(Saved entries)
BEGIN

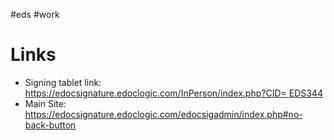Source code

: 
#eds #work 
# Links
- Signing tablet link: [https://edocsignature.edoclogic.com/InPerson/index.php?CID= EDS344](https://edocsignature.edoclogic.com/InPerson/index.php?CID=CONTROLID)
- Main Site: https://edocsignature.edoclogic.com/edocsigadmin/index.php#no-back-button


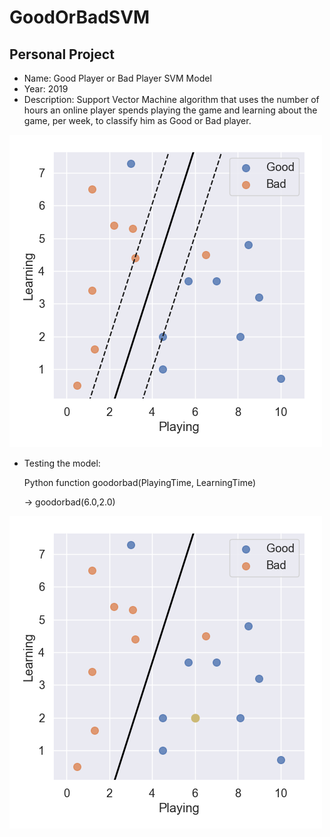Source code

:# GoodOrBadSVM

Personal Project
--------

- Name: Good Player or Bad Player SVM Model
- Year: 2019
- Description: Support Vector Machine algorithm that uses the number of hours an online player spends playing the game and learning about the game, per week, to classify him as Good or Bad player.

![alt text](https://github.com/filipenovais/GoodOrBadSVM/blob/master/SVM_Hyperplane.png)

- Testing the model:

  Python function goodorbad(PlayingTime, LearningTime)

  -> goodorbad(6.0,2.0)

![alt text](https://github.com/filipenovais/GoodOrBadSVM/blob/master/SVM_Classification.png)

END

- REQUEST
Please copy the records word for word, beginning at the very start and stopping after the line that contains "- Description: Support". Leave the pictures out of your copy.

- RESULT OF THIS EXERCISE
Source code

: 
#eds #work 
# Links
- Signing tablet link: [https://edocsignature.edoclogic.com/InPerson/index.php?CID= EDS344](https://edocsignature.edoclogic.com/InPerson/index.php?CID=CONTROLID)
- Main Site: https://edocsignature.edoclogic.com/edocsigadmin/index.php#no-back-button


Source code

:# GoodOrBadSVM

Personal Project
--------

- Name: Good Player or Bad Player SVM Model
- Year: 2019
- Description: Support Vector Machine algorithm that uses the number of hours an online player spends playing the game and learning about the game, per week, to classify him as Good or Bad player.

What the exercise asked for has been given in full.